B: Why do you think female friendships produce empowering business partnerships?

Erica: When women partner, they bring the qualities core to their friendships like vulnerability, emotional transparency, and compassion to their working relationship, too. Doing so creates a totally different ethos than you typically see prioritized in a professional environment — in the very best of ways.

B: What advice do you have for young women — perhaps college-age — who think they might want to start a company together? What should they be sure to consider first?

Claire: There has to be a similar work ethic between the two of you and a respect for each other’s standards. Erica and I both have very high standards — not always around the same things, but around the things we each care a lot about. That makes both of us better at our jobs because we each feel accountable to one another’s high standards. I’m not a grammar nut, but Erica is, so I try to keep it on point because I recognize that I’m representing both of us when I write an email.

B: Some recent reports show that startups with at least one woman cofounder outperform startups led solely by men. Why do you think this is?
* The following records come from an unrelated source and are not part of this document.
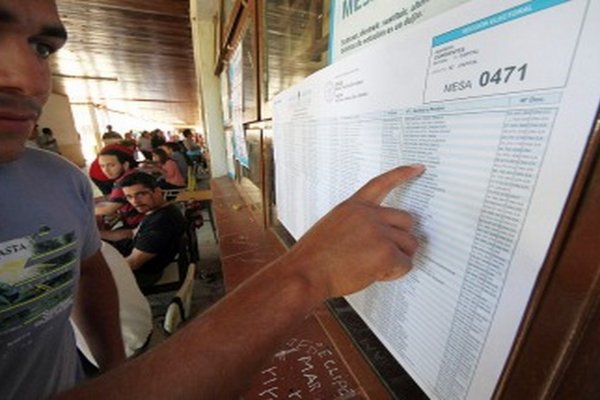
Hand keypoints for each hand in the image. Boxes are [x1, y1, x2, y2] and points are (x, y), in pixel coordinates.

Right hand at [287, 164, 424, 298]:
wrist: (306, 274)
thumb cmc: (314, 257)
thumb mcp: (332, 227)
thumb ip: (356, 224)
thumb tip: (376, 235)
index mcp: (353, 207)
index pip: (381, 183)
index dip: (402, 174)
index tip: (417, 168)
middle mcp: (368, 215)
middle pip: (406, 220)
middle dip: (401, 239)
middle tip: (386, 254)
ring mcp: (379, 232)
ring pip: (409, 244)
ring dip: (398, 258)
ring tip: (374, 267)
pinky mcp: (386, 252)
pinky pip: (405, 264)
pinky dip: (394, 273)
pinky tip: (375, 274)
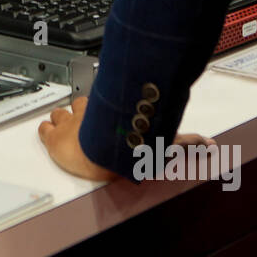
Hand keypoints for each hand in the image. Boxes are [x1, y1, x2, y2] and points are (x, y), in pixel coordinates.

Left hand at [37, 95, 216, 181]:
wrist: (103, 156)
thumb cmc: (128, 147)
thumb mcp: (163, 144)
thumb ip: (189, 142)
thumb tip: (211, 144)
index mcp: (110, 110)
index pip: (108, 101)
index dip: (104, 106)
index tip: (104, 111)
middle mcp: (89, 112)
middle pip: (79, 104)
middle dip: (79, 111)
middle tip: (80, 119)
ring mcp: (69, 124)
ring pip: (59, 114)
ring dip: (60, 119)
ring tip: (60, 124)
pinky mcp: (53, 139)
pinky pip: (45, 129)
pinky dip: (45, 130)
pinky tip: (47, 132)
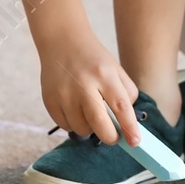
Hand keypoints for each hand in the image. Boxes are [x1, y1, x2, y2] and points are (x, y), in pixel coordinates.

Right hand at [39, 32, 140, 146]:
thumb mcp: (116, 70)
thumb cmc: (93, 59)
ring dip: (90, 128)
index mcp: (104, 75)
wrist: (62, 42)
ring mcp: (64, 94)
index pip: (121, 107)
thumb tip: (126, 123)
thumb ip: (126, 94)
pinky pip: (65, 126)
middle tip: (114, 136)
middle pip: (99, 124)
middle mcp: (84, 85)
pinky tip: (76, 109)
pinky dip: (74, 123)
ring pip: (81, 129)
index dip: (129, 128)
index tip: (135, 141)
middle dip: (110, 137)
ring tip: (90, 113)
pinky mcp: (50, 100)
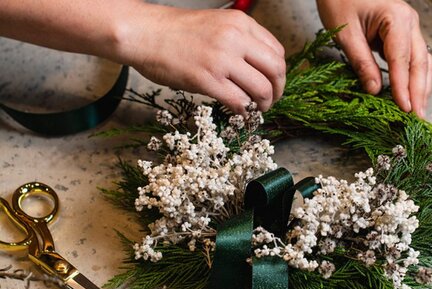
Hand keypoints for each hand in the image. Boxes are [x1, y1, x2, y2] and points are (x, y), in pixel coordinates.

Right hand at [121, 5, 285, 112]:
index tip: (274, 84)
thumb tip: (258, 68)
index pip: (277, 51)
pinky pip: (238, 101)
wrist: (144, 33)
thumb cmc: (176, 32)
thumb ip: (240, 41)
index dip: (279, 73)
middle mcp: (235, 38)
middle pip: (276, 70)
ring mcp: (222, 59)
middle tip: (271, 101)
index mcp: (241, 23)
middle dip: (278, 91)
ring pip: (261, 88)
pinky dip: (244, 112)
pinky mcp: (207, 79)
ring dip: (263, 104)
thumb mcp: (216, 25)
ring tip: (256, 110)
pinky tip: (240, 113)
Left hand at [316, 0, 431, 117]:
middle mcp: (409, 22)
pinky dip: (414, 78)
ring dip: (421, 87)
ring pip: (422, 61)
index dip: (404, 87)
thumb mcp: (346, 34)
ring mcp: (409, 27)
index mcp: (396, 18)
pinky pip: (413, 59)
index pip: (402, 60)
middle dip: (419, 92)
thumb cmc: (339, 0)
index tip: (405, 109)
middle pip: (420, 62)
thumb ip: (361, 62)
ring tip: (418, 112)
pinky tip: (411, 95)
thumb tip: (375, 91)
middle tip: (418, 118)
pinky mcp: (402, 34)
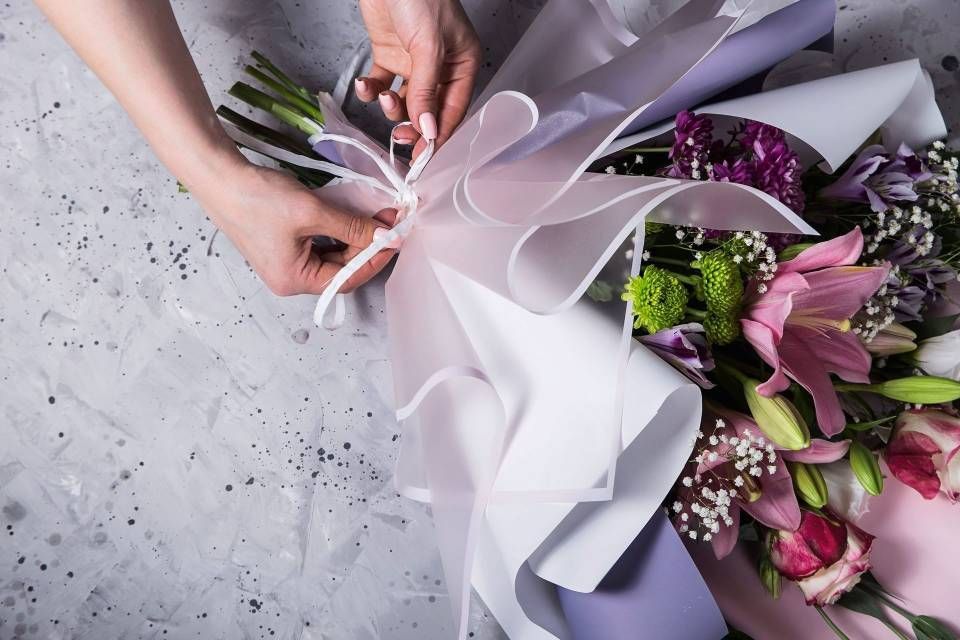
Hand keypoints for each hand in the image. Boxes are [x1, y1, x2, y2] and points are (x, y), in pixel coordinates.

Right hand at [194, 155, 396, 296]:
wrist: (219, 176)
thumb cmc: (258, 198)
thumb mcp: (312, 212)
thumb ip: (352, 227)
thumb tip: (385, 235)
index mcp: (294, 280)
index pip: (347, 278)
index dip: (375, 258)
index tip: (395, 237)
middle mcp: (289, 278)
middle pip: (341, 268)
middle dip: (367, 244)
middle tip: (388, 219)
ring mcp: (285, 262)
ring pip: (333, 255)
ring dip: (354, 236)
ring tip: (374, 215)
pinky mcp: (283, 245)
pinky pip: (319, 244)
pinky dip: (337, 231)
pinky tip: (351, 215)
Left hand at [356, 0, 480, 154]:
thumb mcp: (428, 46)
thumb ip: (427, 90)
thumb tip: (428, 129)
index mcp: (462, 65)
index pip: (453, 110)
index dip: (439, 134)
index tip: (426, 157)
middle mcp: (440, 68)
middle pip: (429, 111)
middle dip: (414, 126)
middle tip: (402, 140)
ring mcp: (413, 64)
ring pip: (405, 103)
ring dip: (392, 108)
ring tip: (384, 98)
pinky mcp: (389, 57)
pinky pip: (381, 86)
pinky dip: (372, 92)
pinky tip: (366, 87)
Erica: In 2013, the National Bureau of Economic Research embarked on a study to answer the question: “Are Women More Attracted to Cooperation Than Men?” The quick answer was “yes.” To speak, for a moment, in sweeping generalizations: women do worse in competitive environments and better when part of a team. And unlike men, who, the same research shows, tend to prefer to work alone, women like collaborating. So this, combined with those qualities that many women bring to the table that create a different, more open kind of workplace, feels like a such a win for any startup, right?